Copyright ©
2000 The Seattle Times Company
Business & Technology : Sunday, July 30, 2000
Coach Linda Miller won't be found organizing a scrimmage or calling in plays from the sidelines. In fact, Miller's coaching work comes nowhere near a basketball court or ballfield.
Her arena is the business world, where corporate leaders turn to Miller, head of Kirkland-based Interlink Training and Coaching, for career coaching for their professional and personal lives.
Since breaking into the American Zeitgeist nearly a decade ago, career coaching has attracted more than 10,000 people worldwide to the profession.
What's driving this growth? Clients who need someone to listen to their conflicted choices, coaches say. It's a coach's job to encourage people struggling with decisions and goals related to career changes, relationships, life simplification and more.

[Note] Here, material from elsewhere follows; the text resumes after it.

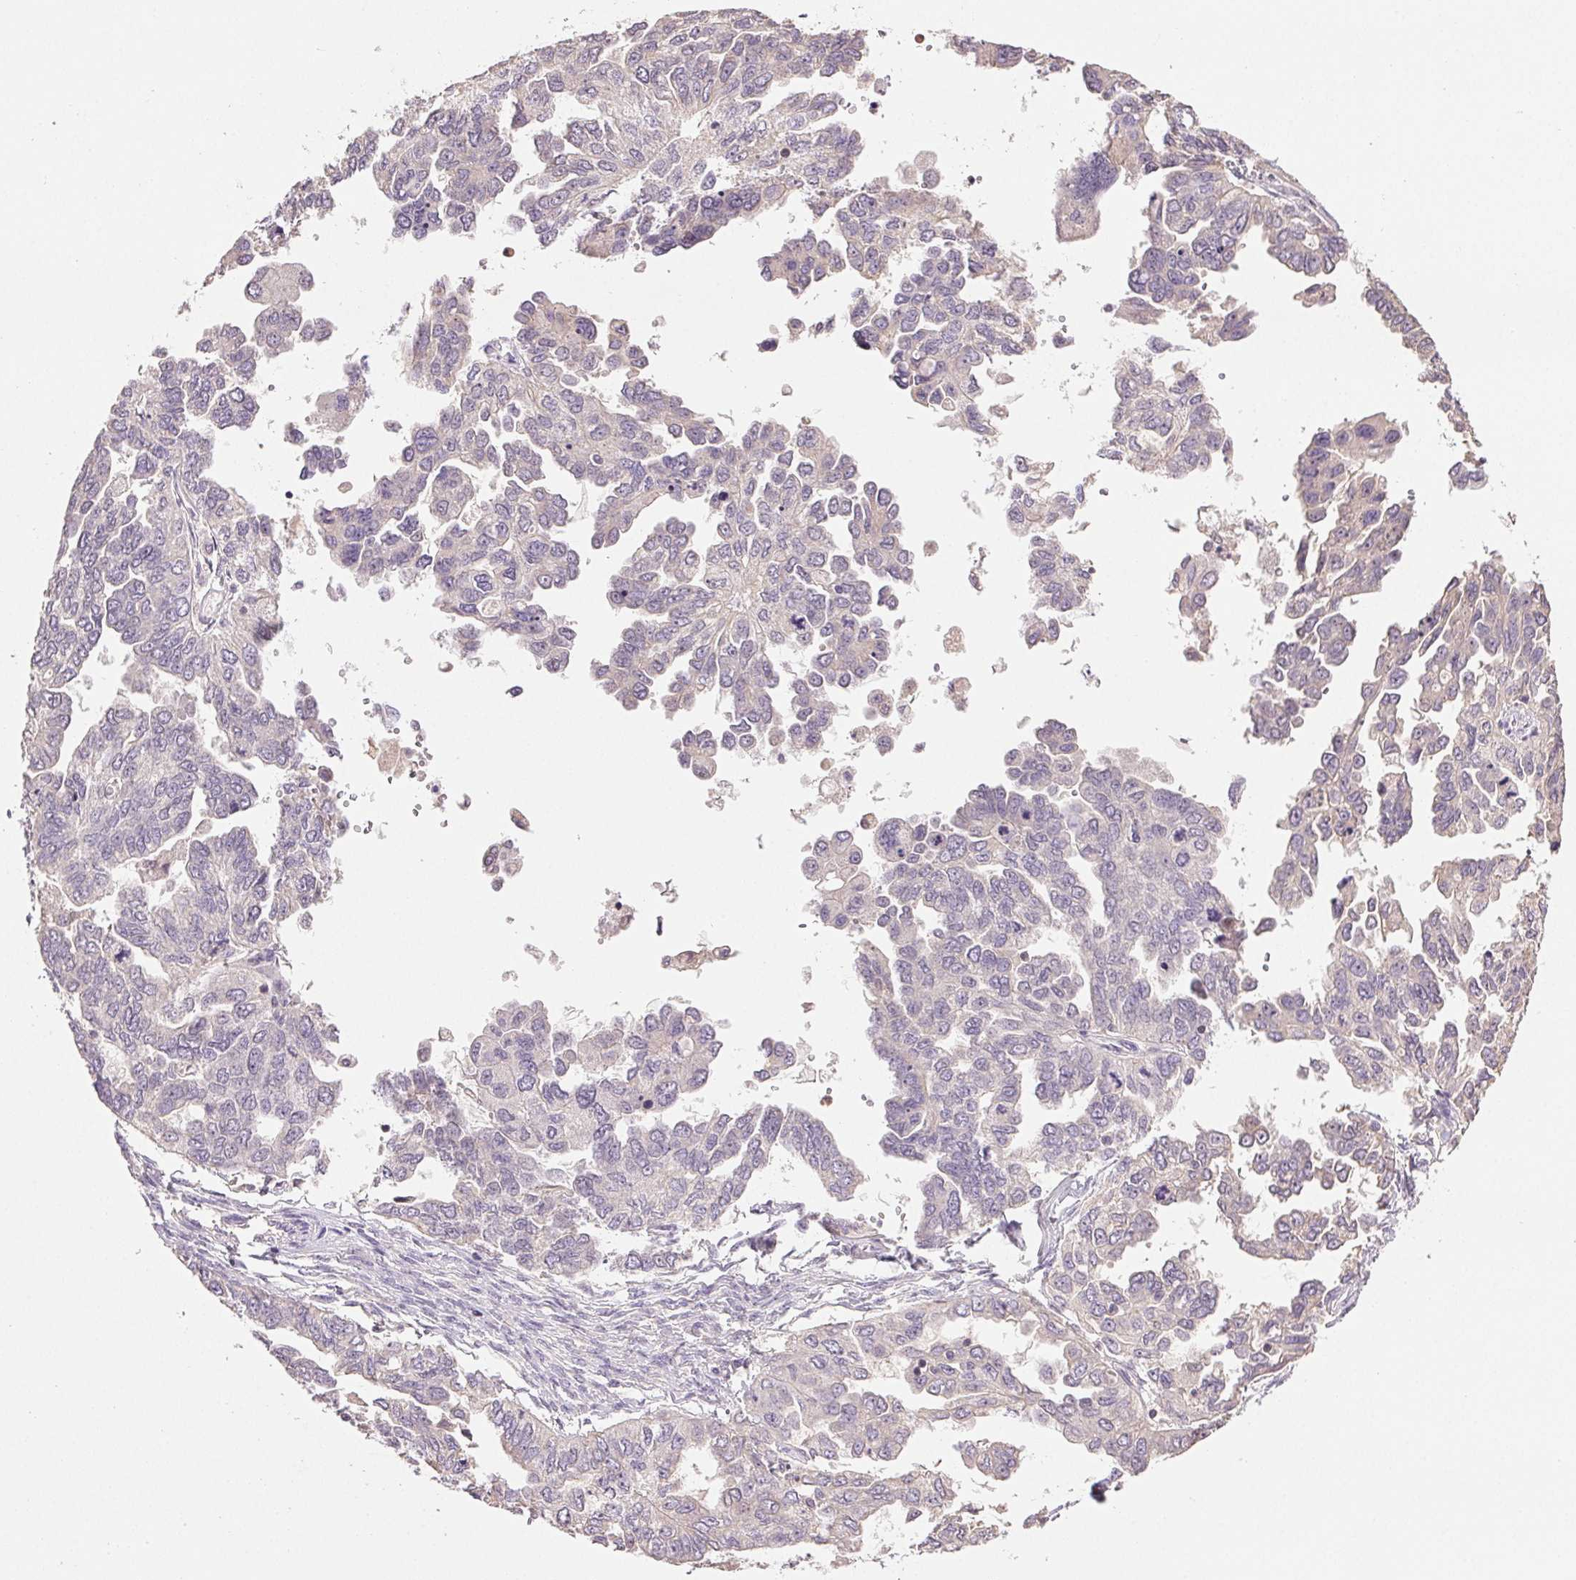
{"staining": {"intensity": "negative", "quantity": "none", "location": "none"}, "tissue": "ovarian cancer", "cell_type": "Tumor cells", "image_type": "cancer", "snomed": [{"axis": "morphology", "description": "Cystadenocarcinoma, serous, NOS"}, {"axis": "topography", "description": "Ovary"}], "caption": "This image is of serous cystadenocarcinoma (ovarian) stained with immunohistochemistry (IHC) to label a protein in brown with the nuclei are counter-stained blue. There is no positivity in tumor cells. (Immunohistochemistry (ihc), brightfield microscopy, high magnification).", "gene": "TMEM253", "patient": {"sex": "female", "age": 53}}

"People are just beginning to recognize what frenetic chaos their lives are in," said Anne Juhlian, business and executive coach at Northwest Coaching Group in Issaquah. "They want to know how to design a well-balanced life and package in this high-octane economy. They are trying to figure out what is real and what is illusion. They want to know what it means to put in 16 hours a day in a cubicle and how to have time to friends, family and vacations. They want to know where to put their hearts so they're not selling out."
Juhlian and Miller recognized those needs in their previous professions. Before coaching, Juhlian spent more than 20 years in broadcasting and had her own businesses specializing in mainstream and high-tech employment. Miller is a licensed therapist who counseled those with relationship conflicts.
But while Miller's clients range from individual high-powered Microsoft executives to companies such as IBM, Boeing, US West and Delta Faucet, whose upper management uses her guidance, coaching is far from counseling.
Counseling, she says, is about "how the past affects the present. Coaching is for the present and taking action for the future."
"It's certainly not therapy. That's not her gig," said Juhlian's client Jeff Horst, who came to her for coaching last year while weighing career choices and new business opportunities.
"She wants to help me get from Point A to Point B," said Horst, now vice president of business development for MTI Worldwide Logistics.
"Basically, I needed a sounding board - but I also needed to pay the mortgage and take care of my family. What she did for me was to cut through and capture the real issues. She'd ask me `What about this angle?' and `Have you thought about this?' It's not a pity party. By the end of the conversation, I'd have a plan."
Coaching attracts people "who've been in the trenches and have deep life experience," said Juhlian. "It's for people who have really lived life big and have done significant things in their world. It's for somebody who says, `I've got some things in my background that I can offer to others.' "
Only about 10 percent of coaches were counselors. Others have worked in business, education and health care.
Coaches who choose to become certified must complete a training program. Coach U, a Colorado-based electronic-training program for people who want to become coaches, is the best known. This program and others typically include one to two years of long-distance study. Most cost $3,500 to $5,500. Work with clients can begin during this training, Juhlian said, because "it's one of the deepest ways you learn."
Training often features weekly or twice-monthly teleconferencing classes linking 10 to 20 students. Study may include about 20 reading hours or monthly fieldwork, and tests.
Though coaches can earn from $100 to $400 hourly, Miller cautions prospects, "Don't quit your day job." It takes time to create a solid base of clients. If you're successful, both women said, clients will move on after meeting their goals.
Most clients are referred by word-of-mouth, but a national organization called Corporate Coaches in Colorado can help place certified coaches who have at least one year of experience with clients.
Because corporate and career coaching is relatively new, some coaches would like to see licensing. To establish professional standards, the International Coach Federation hopes to begin offering a national certification exam.
"It's not just a matter of hanging out a shingle," Miller said. "I run into a lot of people who say they're interested in coaching but are not interested in getting the training. I think that's scary."
Various levels of extended certification, which may take extra study time, help coaches specialize in venues ranging from health care to personal coaching and both internal and external corporate coaching.
Miller, an external corporate coach, is hired by companies on a consultant-type basis. Other companies, such as IBM, hire their own in-house coaches. Juhlian, meanwhile, focuses on small business and executive coaching with her own business.
"The cool thing about coaching is how it's becoming very specialized," Juhlian said. "People can ask themselves 'Where can I fit in? What client base would I be most suited to work with?'
"What it boils down to is that more coaches are born," she said. "They know they've got something in their background that shows they've got something to offer. They know it in their gut. Now there's a term - coaching - they can wrap around that."